1.5k Views Asked by At

Consider

import util.parsing.combinator._
object TreeParser extends JavaTokenParsers {

    lazy val expr: Parser[String] = decimalNumber | sum
                                                  //> expr: => TreeParser.Parser[String]
    lazy val sum: Parser[String] = expr ~ "+" ~ expr ^^ {case a ~ plus ~ b => s"($a)+($b)"}
                                                  //> sum: => TreeParser.Parser[String]
    println(parseAll(expr, "1 + 1"))                       //> TreeParser.ParseResult[String] = [1.3] failure: string matching regex 
                                              //| `\z' expected but `+' found
}

The same story with fastparse

import fastparse.all._
val expr: P[Any] = P("1" | sum)
val sum: P[Any] = expr ~ "+" ~ expr
val top = expr ~ End
println(top.parse("1+1")) // Failure(End:1:2 ..."+1")

Parsers are great to discover that taking the first literal is a bad idea but do not try to fall back to the sum production. Why?

I understand that parser takes the first branch that can successfully eat up a part of input string and exits. Here, "1" of expression matches the first input char and parsing completes. In order to grab more, we need to make sum the first alternative. However, plain stupid

lazy val expr: Parser[String] = sum | "1"

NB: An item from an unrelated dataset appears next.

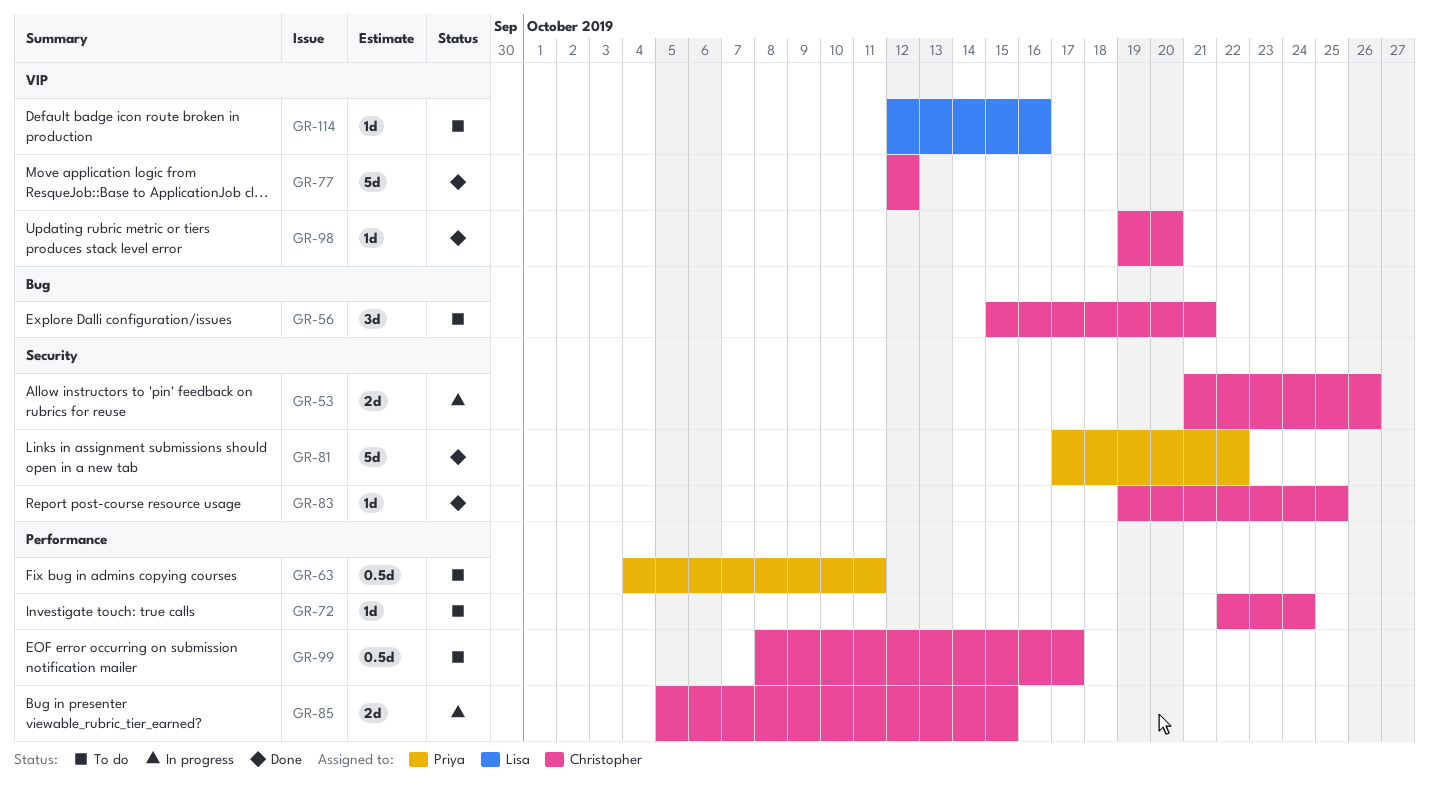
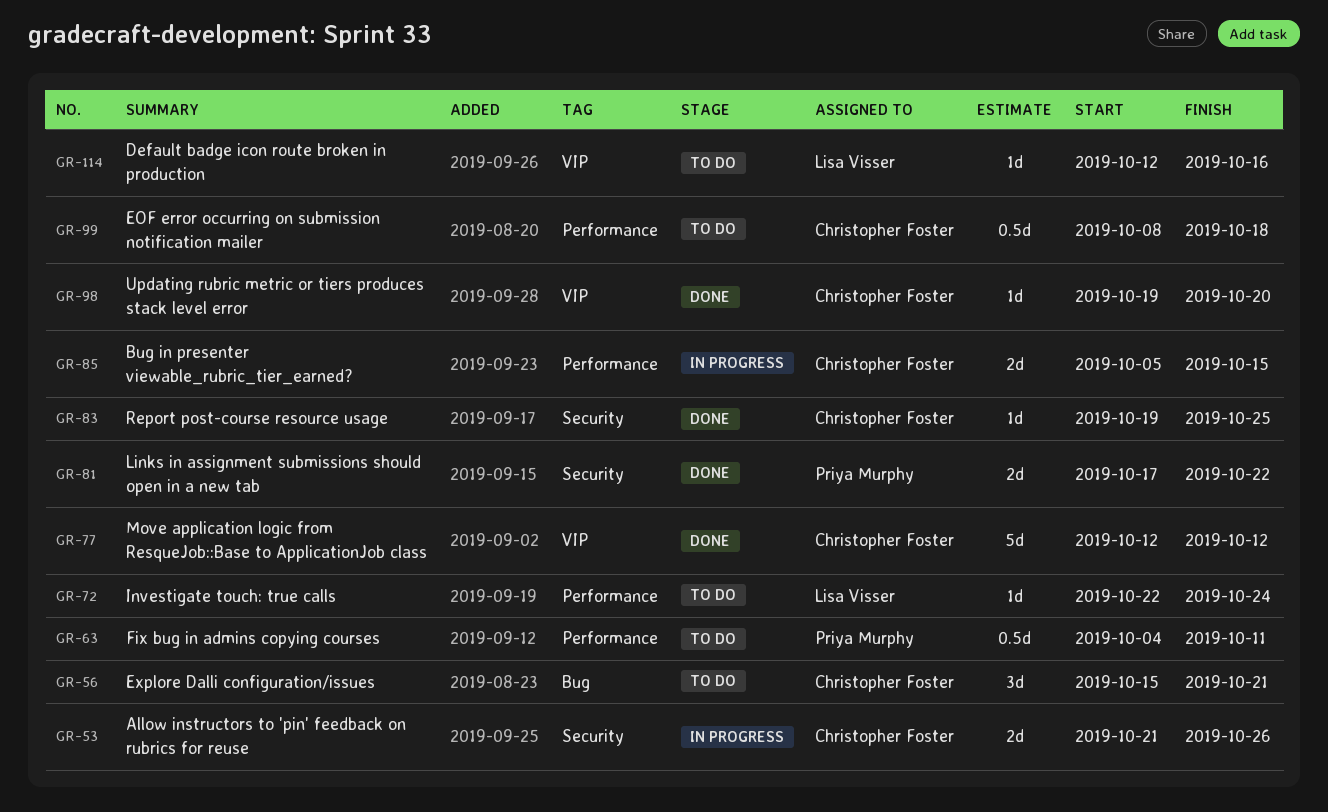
GR-72, owner: Christopher Foster -> Lisa Visser
GR-81, estimate: 5d -> 2d
GR-99, due: Oct 17 -> Oct 18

endы up with stack overflow. The library authors therefore approach it from another side

val sum: P[Any] = P( num ~ ("+".! ~/ num).rep )
val top: P[Any]   = P( sum ~ End )

Here, we start sum with terminal, which is fine but this syntax is more verbose and, furthermore, it produces a terminal, followed by a list, which is good for a reduction operator, like sum, but is difficult to map to a series of binary operators.

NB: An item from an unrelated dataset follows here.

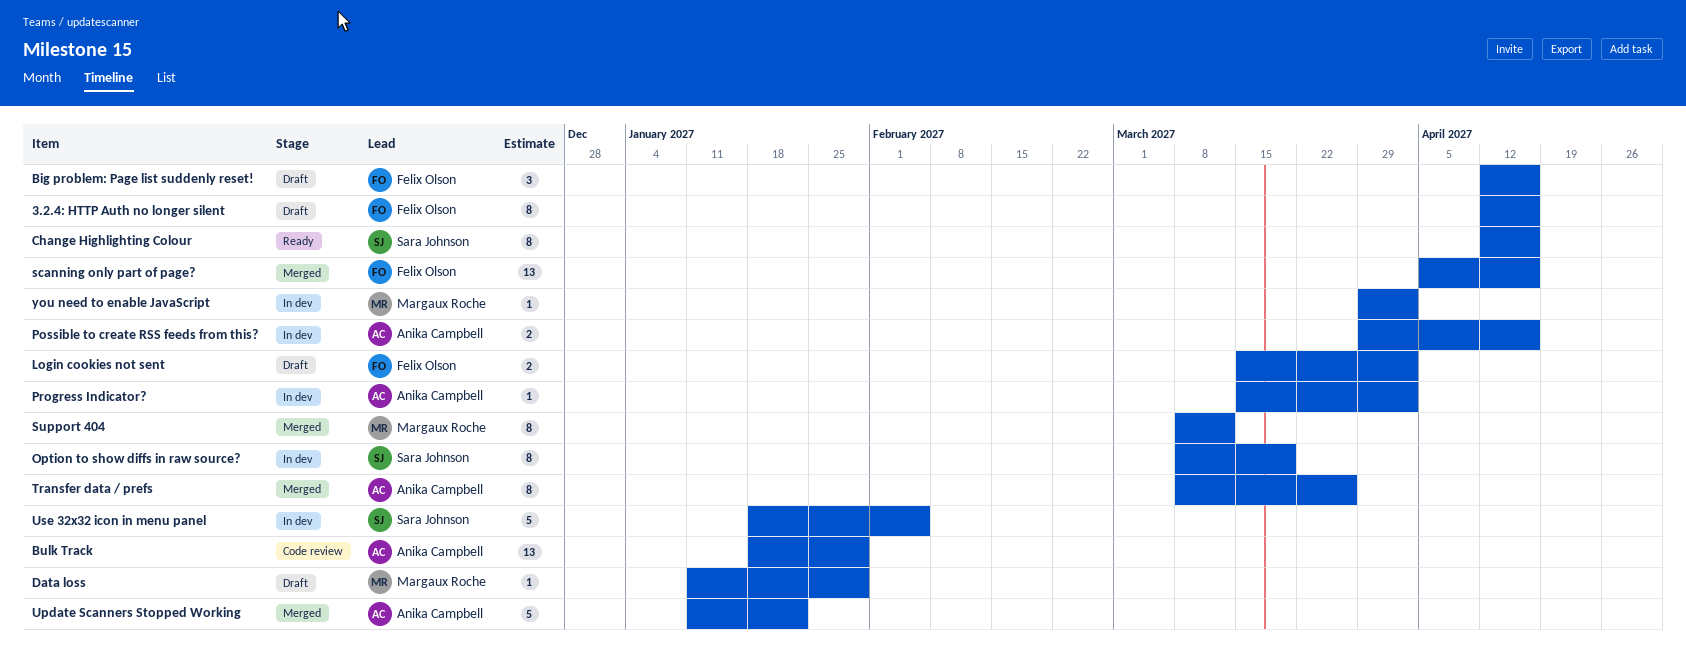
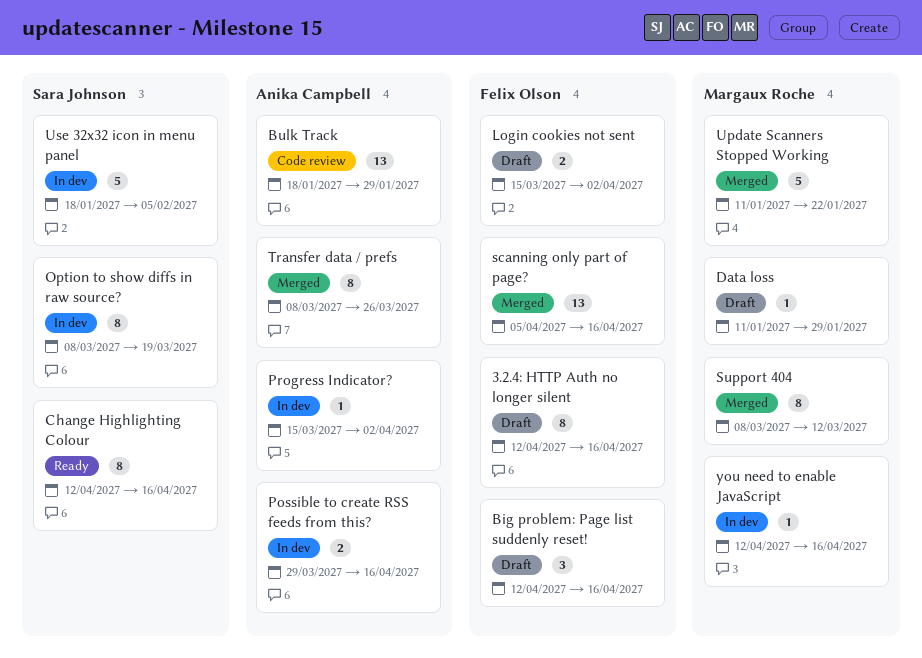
Update Scanners Stopped Working, owner: Anika Campbell -> Margaux Roche
you need to enable JavaScript, start: Mar 29 -> Apr 12
you need to enable JavaScript, due: Apr 2 -> Apr 16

What if your language defines expression, which admits a binary operator? You want to match every occurrence of expr op expr and map it to a corresponding tree node

expr ~ "op" ~ expr ^^ {case a ~ _ ~ b => BinOp(a,b)"} 

How do you do that? In short, I want a greedy parser, that consumes the whole string. This is what I mean by 'greedy' rather than greedy algorigthm that jumps into the first wagon and ends up in a dead end.

2

There are 2 best solutions below

5
On

The parser does backtrack. Try val expr: P[String] = P(("1" | "1" ~ "+" ~ "1").!) and expr.parse("1+1") for example.

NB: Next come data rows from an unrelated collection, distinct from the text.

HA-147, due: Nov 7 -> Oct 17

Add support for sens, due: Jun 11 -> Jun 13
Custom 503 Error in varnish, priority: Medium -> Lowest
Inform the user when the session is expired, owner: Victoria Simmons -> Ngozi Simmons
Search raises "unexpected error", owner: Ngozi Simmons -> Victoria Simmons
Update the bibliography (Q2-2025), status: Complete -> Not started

The problem is in your grammar. expr parses 1 and it is a successful parsing by your definition. Then sum fails and now you want to blame the dutiful expr for what happened?

There are plenty of examples on how to deal with binary operators. For example, the first example here: http://lihaoyi.github.io/fastparse/

0
On

As I have found here, we need to replace | alternative operator with secret |||

//lazy val expr: Parser[String] = decimalNumber | sum
lazy val backtrackGreedy: Parser[String] =  decimalNumber ||| sum

lazy val sum: Parser[String] = decimalNumber ~ "+" ~ backtrackGreedy ^^ {case a ~ plus ~ b => s"($a)+($b)"}

println(parseAll(backtrackGreedy, "1 + 1")) // [1.6] parsed: (1)+(1)

The order of alternatives does not matter with this operator. To stop stack overflow, we need to eliminate the left recursion, sum = expr + expr => sum = number + expr.

Another answer says that we need to normalize, that is instead of

  def foo = "foo" | "fo"
  def obar = "obar"

  def foobar = foo ~ obar

we need to use

def workingFooBar = ("foo" ~ obar) | ("fo" ~ obar)

But first solution is more striking.